I personally prefer to own a physical copy of my movies and music. That way I can control the rip quality, or the playback quality. And, not get stuck with streamed playback quality, or what half quality the RIAA decided itunes could sell. Then if my internet is down, or I'm in an area where you can't get broadband or any good cell service, hey wait, I can still access my stuff.

Companies like Best buy, Wal-Mart, etc will drive themselves slowly into the ground 1 by 1. Because they've forgot about the basics of retail, and they want to try and maximize profit with as few sales people as possible, thus impacting service that much more.




By Brandon Hill (blog) on 4/15/2012 9:45:07 PM , Rating: 2
quote:
I know too many people are stuck on the iTunes, and Hulu, Netflix thing. Those are all good and nice... But, what exactly do you do if your internet is down, or if perhaps something happens to iTunes and or your listening device?

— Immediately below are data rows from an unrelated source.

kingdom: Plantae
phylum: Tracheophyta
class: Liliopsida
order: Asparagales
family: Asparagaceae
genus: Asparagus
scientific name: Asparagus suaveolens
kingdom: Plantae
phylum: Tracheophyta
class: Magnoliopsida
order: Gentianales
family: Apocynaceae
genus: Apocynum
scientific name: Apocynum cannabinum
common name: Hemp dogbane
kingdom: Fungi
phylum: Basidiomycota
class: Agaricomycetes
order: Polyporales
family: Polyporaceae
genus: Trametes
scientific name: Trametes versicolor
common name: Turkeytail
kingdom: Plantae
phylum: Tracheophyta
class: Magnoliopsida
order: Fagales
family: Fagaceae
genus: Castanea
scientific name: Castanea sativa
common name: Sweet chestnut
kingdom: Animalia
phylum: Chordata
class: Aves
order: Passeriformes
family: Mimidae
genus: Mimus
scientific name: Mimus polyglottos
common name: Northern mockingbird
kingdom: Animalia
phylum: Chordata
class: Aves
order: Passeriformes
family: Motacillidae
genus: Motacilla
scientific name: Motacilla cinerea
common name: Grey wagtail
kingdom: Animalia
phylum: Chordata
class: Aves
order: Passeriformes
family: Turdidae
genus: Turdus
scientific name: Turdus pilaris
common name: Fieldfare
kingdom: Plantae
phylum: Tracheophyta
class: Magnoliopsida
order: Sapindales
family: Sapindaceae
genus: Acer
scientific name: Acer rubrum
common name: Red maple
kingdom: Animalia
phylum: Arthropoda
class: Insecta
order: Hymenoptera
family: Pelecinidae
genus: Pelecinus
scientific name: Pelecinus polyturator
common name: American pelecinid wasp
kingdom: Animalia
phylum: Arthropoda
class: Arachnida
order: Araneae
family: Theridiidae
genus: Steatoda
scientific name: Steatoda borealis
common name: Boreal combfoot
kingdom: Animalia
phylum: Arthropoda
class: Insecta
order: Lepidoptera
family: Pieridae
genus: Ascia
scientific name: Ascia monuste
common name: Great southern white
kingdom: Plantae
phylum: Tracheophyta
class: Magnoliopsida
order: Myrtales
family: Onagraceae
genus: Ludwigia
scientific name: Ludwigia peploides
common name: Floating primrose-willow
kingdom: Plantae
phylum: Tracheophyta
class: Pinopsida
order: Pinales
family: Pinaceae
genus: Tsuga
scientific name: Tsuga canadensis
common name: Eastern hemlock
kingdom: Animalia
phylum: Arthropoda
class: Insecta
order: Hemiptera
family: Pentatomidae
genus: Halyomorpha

I personally prefer to own a physical copy of my movies and music. That way I can control the rip quality, or the playback quality. And, not get stuck with streamed playback quality, or what half quality the RIAA decided itunes could sell. Then if my internet is down, or I'm in an area where you can't get broadband or any good cell service, hey wait, I can still access my stuff.


At home, our Internet has been down for a total of 3 hours in the past year (Time Warner Cable), so it's not that big a deal for movies; at least for us.

Like you, I prefer Blu-ray for my movie playback, but I don't balk at "free" streaming access from my Amazon Prime account.

I download my music, which is saved onto my computer and my smartphone. No streaming involved. As for sound quality, anyone expecting to get symphony quality audio from a smartphone, laptop, or iPod is barking up the wrong tree.